Charlie didn’t have the same appreciation, calling the graphics “bad” but that’s because he never lived through the times where bugs were features and the third dimension was a dirty fantasy. I must admit, I’m a little loose on my love for the “good old days” when it comes to retro graphics, but I still managed to pick up what Shredder’s Revenge was putting down. Every level was crammed with detail, little jokes, and enough nostalgia to make an old man yell “cowabunga dude!” after every successful boss battle.
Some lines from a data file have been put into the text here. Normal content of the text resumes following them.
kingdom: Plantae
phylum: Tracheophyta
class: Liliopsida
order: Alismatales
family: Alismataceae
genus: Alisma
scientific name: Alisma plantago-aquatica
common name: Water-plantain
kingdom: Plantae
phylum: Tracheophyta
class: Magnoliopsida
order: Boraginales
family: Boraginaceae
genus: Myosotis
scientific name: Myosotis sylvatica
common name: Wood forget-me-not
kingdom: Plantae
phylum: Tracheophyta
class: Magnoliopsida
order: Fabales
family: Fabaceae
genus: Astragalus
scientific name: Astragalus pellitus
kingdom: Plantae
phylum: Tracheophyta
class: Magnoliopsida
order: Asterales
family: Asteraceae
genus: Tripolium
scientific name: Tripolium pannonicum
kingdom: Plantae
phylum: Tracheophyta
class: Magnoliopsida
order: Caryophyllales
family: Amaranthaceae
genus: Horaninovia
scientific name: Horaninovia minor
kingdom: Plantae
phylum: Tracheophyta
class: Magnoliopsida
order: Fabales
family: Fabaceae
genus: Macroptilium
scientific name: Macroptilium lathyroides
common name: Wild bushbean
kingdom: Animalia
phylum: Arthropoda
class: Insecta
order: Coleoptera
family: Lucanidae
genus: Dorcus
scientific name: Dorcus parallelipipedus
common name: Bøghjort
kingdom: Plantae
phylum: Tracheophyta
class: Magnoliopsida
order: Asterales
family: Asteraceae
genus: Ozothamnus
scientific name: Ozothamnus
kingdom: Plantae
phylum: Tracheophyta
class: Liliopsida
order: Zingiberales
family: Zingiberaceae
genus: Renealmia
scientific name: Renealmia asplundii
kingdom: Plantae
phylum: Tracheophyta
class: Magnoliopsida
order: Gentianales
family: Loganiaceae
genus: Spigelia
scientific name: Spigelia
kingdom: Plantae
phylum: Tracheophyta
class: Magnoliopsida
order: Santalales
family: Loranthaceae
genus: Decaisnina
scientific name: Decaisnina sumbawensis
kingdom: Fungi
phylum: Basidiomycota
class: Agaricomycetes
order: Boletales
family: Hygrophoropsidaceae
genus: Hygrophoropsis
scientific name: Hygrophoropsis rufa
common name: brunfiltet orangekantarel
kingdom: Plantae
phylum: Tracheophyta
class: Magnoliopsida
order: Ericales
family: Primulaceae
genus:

The game’s music stood out, too, and I normally don’t pay much notice to music in games unless, well, it’s a music-based game. But the variations of the familiar theme were done well enough to catch my attention and infect me with the earworm that has caused me to hum the theme song just about everywhere, much to the annoyance of all who don’t like fun.
As a fan of the original arcade coin-suckers, I can say that Shredder’s Revenge hits the right notes in all departments. However, modern gamers who didn’t grow up with cartridges that needed a good blow and a bang might find the admittedly simple and one-direction gameplay a bit too basic. Basically, if you’ve used a VHS player in real life, you’ll get what Shredder’s Revenge is all about. If you’ve never touched a floppy disk, you might get bored of button bashing by Episode 6.